(How to complete this task) Among the entries below, find every line that contains the string "worn", then copy it.
--- Exercise input Enclosed Below ---
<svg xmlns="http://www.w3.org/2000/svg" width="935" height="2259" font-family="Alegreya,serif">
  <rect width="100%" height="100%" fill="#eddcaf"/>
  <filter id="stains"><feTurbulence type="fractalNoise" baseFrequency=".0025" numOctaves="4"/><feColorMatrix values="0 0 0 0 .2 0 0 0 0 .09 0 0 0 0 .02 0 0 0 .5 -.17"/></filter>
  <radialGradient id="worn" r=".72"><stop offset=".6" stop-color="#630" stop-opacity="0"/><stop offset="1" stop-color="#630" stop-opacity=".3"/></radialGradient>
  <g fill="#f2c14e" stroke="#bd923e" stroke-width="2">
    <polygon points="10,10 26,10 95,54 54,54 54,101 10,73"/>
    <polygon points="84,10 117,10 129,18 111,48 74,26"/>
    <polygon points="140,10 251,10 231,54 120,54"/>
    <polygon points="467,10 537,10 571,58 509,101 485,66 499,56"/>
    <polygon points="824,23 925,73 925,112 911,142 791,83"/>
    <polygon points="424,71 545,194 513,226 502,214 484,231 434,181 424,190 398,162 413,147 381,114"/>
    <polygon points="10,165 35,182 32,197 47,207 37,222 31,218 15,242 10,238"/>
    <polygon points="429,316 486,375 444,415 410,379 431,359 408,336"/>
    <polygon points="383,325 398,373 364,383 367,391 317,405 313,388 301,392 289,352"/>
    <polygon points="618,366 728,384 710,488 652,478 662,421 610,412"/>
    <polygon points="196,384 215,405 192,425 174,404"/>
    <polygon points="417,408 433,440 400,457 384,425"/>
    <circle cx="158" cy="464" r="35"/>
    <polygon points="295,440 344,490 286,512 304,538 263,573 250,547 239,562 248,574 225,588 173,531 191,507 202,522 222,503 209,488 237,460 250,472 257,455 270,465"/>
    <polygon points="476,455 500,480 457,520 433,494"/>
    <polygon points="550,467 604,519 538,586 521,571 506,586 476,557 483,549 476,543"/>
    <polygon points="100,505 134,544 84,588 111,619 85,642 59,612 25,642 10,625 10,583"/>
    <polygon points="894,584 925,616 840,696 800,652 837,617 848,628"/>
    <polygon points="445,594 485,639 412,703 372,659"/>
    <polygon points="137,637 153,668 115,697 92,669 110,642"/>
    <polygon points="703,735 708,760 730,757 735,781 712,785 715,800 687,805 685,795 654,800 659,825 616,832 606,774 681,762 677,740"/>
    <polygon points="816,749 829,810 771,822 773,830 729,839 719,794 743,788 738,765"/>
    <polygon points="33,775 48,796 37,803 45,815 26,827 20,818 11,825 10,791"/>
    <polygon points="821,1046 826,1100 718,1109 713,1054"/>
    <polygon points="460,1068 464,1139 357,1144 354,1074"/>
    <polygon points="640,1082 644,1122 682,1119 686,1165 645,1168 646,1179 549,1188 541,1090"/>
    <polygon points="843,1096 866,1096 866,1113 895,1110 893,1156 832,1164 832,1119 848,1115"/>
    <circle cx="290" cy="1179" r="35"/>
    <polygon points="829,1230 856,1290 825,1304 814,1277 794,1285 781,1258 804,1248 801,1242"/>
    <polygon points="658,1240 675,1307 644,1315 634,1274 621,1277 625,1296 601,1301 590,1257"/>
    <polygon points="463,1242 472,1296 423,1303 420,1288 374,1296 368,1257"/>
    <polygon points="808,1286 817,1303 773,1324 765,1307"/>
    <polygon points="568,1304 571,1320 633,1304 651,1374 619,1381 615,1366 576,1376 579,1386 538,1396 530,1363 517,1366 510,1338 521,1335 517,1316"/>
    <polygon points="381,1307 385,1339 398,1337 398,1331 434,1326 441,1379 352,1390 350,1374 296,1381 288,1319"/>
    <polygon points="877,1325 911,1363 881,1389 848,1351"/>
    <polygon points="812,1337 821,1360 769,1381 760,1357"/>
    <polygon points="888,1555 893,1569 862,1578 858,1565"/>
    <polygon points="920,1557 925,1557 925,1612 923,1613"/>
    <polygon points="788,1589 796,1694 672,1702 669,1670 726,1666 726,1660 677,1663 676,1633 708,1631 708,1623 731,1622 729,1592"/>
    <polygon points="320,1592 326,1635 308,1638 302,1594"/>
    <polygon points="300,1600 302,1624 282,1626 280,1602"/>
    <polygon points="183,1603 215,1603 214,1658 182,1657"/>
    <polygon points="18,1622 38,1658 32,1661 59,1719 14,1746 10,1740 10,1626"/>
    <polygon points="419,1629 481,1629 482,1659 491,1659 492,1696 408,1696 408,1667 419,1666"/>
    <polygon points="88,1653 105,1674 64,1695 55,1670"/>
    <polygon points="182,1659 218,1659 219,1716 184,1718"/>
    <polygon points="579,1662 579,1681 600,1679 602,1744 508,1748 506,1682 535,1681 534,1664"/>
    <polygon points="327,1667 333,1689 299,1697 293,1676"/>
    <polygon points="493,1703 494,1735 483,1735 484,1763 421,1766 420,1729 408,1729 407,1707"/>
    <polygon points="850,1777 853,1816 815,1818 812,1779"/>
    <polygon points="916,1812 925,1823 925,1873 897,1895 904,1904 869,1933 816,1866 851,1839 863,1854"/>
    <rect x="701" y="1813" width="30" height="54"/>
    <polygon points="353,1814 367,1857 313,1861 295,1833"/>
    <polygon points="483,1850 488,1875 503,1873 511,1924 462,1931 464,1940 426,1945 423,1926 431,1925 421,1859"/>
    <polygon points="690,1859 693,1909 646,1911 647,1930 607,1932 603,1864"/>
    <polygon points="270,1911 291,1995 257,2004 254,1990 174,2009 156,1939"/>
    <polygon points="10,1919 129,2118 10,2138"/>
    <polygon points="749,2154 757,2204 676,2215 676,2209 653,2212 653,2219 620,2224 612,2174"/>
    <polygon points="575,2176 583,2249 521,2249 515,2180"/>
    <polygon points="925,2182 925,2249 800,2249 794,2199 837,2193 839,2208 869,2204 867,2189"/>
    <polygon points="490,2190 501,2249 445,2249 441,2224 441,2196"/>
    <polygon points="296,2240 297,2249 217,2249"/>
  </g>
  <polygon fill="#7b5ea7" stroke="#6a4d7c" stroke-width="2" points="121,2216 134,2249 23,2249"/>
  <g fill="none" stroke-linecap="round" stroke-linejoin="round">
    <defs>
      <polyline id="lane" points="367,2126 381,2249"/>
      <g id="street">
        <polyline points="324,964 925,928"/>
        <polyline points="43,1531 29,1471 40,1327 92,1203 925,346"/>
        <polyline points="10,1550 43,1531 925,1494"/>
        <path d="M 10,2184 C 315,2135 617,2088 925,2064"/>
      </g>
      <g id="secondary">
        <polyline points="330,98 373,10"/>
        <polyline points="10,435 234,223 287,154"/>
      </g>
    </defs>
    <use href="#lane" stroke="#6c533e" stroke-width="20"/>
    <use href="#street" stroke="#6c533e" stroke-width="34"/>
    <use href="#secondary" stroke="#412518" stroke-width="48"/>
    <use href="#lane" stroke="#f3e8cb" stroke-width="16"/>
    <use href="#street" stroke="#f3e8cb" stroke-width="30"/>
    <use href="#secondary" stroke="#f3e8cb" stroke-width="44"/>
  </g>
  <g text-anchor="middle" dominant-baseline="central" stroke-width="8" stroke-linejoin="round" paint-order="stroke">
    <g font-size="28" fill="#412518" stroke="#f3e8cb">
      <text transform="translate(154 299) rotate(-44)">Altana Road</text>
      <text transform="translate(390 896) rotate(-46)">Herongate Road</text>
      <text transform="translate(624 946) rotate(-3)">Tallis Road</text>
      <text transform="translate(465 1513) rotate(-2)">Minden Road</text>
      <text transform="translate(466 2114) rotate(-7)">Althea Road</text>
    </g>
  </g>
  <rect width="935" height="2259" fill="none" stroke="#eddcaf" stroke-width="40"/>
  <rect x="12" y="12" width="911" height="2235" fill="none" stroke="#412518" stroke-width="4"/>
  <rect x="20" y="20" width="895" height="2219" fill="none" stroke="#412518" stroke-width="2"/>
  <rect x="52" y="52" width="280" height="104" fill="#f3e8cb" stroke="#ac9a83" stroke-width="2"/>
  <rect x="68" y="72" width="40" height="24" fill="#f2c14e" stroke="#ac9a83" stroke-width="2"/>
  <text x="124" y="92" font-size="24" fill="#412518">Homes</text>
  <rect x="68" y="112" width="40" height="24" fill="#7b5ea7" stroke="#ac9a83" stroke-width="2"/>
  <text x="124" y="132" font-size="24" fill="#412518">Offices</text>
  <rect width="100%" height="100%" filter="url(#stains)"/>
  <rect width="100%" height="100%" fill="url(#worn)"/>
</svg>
--- End of Enclosed Exercise input ---
(Task output)
  <radialGradient id="worn" r=".72"><stop offset=".6" stop-color="#630" stop-opacity="0"/><stop offset="1" stop-color="#630" stop-opacity=".3"/></radialGradient>
  <rect width="100%" height="100%" fill="url(#worn)"/>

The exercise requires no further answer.